The UK magazine, PC Pro, has an amusing article on what it calls “the world’s ten most calamitous computer cock-ups”. While this is of course tongue-in-cheek — I certainly don’t propose to be one of those amazingly tiresome people who debate whether this is the correct “top ten” — there are some interesting points in common with ideas we have touched on here.
The first observation is that there is only one entry on the list that, strictly speaking, was a problem with the computer itself (that is, the hardware). That is the (in)famous Intel Pentium floating-point bug from 1994. The new Pentium chips had a logic error in the floating-point processor, and sometimes didn’t give quite the right answer when a FDIV
instruction (floating-point divide) was used.
At the heart of the problem were errors and missing tables in the FPU’s on-chip instructions for division, meaning that in certain circumstances sums were miscalculated.

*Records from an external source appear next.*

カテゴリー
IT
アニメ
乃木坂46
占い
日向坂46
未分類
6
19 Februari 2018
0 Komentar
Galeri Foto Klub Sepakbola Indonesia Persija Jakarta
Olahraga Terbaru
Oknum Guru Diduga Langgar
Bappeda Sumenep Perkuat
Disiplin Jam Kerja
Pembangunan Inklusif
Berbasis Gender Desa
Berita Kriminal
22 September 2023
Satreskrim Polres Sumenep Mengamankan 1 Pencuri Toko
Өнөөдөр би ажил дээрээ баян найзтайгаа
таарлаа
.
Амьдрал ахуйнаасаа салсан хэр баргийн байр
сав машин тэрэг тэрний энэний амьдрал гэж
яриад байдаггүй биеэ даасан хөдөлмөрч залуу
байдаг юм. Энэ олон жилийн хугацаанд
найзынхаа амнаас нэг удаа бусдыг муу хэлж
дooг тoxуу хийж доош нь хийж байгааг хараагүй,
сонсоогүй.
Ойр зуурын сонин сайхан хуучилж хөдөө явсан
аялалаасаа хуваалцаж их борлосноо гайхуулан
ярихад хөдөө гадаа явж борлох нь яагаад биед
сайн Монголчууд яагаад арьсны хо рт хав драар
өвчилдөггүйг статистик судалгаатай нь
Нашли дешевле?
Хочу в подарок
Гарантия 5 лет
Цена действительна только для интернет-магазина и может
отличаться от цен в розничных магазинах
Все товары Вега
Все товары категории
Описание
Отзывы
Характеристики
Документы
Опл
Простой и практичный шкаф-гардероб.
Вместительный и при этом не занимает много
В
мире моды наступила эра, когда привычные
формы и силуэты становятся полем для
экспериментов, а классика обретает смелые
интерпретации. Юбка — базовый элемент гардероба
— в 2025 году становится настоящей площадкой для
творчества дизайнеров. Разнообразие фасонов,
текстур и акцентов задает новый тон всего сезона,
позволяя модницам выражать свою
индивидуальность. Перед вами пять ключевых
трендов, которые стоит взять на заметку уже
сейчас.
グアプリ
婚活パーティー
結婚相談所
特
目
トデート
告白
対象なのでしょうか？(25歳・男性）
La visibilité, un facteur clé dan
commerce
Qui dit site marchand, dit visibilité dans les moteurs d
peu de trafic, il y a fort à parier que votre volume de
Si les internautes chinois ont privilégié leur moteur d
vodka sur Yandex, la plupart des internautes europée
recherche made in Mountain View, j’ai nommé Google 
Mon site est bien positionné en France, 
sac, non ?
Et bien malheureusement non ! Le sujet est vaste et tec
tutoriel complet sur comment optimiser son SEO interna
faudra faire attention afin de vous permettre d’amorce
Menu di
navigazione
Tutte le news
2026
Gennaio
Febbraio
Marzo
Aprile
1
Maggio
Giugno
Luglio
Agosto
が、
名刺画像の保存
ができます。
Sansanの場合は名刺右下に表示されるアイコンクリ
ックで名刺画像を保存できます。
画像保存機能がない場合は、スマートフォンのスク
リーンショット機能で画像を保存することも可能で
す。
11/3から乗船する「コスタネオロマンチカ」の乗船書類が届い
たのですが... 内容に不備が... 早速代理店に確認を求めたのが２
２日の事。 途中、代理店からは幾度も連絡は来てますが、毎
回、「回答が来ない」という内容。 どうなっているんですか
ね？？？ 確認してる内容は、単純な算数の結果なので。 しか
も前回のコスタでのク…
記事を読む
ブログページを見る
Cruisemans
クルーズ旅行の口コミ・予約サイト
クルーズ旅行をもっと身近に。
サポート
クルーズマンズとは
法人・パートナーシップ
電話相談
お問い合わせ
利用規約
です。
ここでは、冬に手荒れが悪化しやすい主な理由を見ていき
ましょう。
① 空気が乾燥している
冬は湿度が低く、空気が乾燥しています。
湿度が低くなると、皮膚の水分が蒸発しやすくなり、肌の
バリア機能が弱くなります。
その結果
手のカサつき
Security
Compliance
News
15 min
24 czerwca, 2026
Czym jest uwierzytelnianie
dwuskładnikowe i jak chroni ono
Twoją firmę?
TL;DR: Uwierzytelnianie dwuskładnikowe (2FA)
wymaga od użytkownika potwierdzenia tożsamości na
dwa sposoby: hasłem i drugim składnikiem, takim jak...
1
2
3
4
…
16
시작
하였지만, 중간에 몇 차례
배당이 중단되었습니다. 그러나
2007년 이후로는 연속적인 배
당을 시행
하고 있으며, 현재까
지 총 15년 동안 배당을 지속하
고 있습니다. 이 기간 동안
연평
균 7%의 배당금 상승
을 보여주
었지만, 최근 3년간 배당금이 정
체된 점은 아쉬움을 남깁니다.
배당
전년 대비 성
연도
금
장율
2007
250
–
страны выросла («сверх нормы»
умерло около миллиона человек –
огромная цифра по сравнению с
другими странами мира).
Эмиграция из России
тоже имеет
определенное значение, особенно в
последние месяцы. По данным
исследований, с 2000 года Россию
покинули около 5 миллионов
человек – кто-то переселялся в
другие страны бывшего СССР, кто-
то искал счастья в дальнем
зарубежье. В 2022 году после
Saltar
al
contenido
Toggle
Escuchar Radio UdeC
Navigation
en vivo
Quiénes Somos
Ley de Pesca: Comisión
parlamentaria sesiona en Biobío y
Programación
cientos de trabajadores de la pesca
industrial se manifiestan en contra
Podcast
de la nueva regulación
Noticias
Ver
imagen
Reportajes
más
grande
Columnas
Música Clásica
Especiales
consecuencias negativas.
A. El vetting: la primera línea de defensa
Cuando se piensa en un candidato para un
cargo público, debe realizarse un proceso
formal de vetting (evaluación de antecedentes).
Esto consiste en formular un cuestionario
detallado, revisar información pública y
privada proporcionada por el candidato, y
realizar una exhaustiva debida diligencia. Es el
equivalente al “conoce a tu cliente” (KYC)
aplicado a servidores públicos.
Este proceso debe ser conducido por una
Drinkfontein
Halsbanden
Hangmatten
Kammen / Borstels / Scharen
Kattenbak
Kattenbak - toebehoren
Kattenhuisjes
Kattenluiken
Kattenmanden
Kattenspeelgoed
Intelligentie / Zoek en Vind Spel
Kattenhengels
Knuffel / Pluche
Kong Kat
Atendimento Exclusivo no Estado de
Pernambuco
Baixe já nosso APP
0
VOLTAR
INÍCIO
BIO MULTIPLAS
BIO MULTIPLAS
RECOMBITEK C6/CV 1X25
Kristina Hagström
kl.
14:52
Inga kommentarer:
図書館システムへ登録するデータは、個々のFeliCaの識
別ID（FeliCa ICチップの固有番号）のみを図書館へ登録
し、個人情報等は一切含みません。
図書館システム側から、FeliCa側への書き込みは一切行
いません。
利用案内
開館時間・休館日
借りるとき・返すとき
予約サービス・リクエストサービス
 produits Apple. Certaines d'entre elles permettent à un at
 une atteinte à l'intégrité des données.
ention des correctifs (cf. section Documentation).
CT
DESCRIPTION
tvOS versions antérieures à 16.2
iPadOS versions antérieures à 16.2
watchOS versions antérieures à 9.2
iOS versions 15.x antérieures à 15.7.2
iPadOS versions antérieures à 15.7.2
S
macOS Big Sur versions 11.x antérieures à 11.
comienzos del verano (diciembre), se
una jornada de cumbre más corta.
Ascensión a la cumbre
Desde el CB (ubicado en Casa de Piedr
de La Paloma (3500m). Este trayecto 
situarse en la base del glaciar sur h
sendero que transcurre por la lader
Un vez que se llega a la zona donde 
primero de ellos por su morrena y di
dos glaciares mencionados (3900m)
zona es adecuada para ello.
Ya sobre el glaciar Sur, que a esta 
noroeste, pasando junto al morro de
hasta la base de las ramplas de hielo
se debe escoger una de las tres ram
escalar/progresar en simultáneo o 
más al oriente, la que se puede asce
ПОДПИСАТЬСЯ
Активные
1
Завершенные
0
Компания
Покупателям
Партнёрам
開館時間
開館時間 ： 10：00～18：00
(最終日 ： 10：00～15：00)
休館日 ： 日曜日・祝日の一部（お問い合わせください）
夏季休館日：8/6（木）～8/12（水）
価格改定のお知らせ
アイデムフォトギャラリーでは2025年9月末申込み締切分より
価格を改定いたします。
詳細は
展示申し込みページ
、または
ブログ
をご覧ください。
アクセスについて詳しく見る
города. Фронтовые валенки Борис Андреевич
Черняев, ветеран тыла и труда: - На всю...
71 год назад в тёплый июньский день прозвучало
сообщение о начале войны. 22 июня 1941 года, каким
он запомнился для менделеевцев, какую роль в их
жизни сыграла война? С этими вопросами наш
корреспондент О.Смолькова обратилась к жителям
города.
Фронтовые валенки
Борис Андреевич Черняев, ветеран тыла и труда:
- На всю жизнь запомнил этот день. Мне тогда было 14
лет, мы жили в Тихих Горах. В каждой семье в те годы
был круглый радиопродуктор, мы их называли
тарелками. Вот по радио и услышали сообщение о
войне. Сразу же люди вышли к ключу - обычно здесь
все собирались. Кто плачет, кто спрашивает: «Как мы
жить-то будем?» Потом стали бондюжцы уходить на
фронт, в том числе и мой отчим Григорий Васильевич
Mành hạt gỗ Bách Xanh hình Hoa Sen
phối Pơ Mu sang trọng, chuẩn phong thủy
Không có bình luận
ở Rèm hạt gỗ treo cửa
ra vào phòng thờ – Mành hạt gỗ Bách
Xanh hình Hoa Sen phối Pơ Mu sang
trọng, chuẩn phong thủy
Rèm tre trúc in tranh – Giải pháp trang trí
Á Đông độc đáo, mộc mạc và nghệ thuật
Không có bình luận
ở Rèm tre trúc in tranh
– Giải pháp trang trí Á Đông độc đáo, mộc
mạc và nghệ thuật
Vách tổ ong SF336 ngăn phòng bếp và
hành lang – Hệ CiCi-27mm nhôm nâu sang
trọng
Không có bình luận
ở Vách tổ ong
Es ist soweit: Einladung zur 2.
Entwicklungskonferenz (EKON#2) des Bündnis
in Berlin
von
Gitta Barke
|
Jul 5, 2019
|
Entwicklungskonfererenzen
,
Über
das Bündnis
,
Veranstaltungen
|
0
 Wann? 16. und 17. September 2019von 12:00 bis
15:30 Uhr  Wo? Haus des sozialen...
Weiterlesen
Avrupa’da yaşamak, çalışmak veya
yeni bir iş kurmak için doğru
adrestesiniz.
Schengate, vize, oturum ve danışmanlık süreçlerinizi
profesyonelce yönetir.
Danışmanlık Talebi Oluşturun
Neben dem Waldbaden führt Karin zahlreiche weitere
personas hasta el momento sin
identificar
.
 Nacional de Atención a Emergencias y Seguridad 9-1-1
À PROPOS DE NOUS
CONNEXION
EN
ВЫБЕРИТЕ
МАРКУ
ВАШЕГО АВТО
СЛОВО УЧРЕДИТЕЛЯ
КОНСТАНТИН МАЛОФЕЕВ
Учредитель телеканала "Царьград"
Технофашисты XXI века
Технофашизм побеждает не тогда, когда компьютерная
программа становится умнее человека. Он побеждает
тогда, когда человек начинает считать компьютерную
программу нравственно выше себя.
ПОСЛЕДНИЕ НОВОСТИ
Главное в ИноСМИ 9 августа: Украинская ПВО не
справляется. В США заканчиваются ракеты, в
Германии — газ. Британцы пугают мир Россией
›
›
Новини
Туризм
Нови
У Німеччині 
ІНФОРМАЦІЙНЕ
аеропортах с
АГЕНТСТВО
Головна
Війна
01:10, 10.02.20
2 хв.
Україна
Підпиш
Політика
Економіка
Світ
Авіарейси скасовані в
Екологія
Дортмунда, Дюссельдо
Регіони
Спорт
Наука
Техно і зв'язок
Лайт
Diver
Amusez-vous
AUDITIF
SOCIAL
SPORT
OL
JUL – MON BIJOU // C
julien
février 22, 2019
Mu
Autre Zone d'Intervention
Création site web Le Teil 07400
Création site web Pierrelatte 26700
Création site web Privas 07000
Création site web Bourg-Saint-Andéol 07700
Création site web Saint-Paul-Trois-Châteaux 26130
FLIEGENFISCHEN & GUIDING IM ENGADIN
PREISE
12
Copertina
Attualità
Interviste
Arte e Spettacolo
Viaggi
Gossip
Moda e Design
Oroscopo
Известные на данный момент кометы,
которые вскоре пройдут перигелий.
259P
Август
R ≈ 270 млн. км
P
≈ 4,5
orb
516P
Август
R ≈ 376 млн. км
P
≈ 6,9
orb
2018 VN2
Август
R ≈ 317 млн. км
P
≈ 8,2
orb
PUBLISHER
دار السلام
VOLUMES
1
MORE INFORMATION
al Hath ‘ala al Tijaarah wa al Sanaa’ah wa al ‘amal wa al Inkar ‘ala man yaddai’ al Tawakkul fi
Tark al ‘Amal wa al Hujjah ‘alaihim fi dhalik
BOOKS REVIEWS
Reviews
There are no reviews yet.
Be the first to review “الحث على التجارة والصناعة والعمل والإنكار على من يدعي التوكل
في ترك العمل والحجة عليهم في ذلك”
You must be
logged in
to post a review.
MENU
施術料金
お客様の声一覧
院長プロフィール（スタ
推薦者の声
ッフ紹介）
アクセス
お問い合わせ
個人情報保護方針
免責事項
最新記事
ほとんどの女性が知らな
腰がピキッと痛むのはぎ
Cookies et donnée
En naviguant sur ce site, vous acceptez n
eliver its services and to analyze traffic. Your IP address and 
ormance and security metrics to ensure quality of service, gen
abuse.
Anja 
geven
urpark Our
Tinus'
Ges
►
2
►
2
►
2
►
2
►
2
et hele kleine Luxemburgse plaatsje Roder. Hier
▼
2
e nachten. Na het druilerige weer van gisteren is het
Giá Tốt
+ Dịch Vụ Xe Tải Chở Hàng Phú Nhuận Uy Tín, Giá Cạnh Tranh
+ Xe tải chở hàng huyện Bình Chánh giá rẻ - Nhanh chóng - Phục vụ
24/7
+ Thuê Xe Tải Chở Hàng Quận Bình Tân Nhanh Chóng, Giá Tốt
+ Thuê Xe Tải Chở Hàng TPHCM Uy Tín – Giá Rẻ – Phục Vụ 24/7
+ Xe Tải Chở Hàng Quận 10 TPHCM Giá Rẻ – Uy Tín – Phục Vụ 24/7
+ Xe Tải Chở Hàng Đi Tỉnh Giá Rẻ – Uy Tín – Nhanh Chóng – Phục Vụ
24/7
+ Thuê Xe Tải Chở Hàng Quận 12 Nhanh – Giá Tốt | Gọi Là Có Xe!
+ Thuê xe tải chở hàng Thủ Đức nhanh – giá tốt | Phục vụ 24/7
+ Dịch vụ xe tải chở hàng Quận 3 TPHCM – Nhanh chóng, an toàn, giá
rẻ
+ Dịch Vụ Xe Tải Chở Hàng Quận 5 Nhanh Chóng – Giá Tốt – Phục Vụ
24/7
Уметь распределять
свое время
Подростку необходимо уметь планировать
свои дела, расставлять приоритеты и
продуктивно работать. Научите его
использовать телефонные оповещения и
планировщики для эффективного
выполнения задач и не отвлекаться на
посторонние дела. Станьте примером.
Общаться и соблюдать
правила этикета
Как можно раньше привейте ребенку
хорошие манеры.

Intel initially downplayed the problem, but it quickly became an embarrassment. Quite a few jokes circulated on the nascent Internet; there was even a song, with several variants, to be sung to the tune of A Bicycle Built for Two:
Daisy, Daisy, give me your answer, do.
My math’s crazy; can’t divide three by two.
Right answers, I can not see ’em-
They’re stuck in my Pen-tee-um.
I could be fleet,
My answers sweet,
With a workable FPU.
Some of the other entries touch on familiar themes. For example, NASA’s Mars Climate Orbiter was burned up in the Martian atmosphere on its arrival, because some members of its design team apparently got metric and imperial units mixed up.
There are other familiar culprits, too. The US power outage in August 2003, and possibly the AT&T phone outage of January 1990, were caused by race conditions in their (complex) control systems. Of course, the most common cause of all, human screw-ups, are well represented.
It’s an amusing article, and it’s worth remembering how small mistakes can have large, expensive, and embarrassing consequences.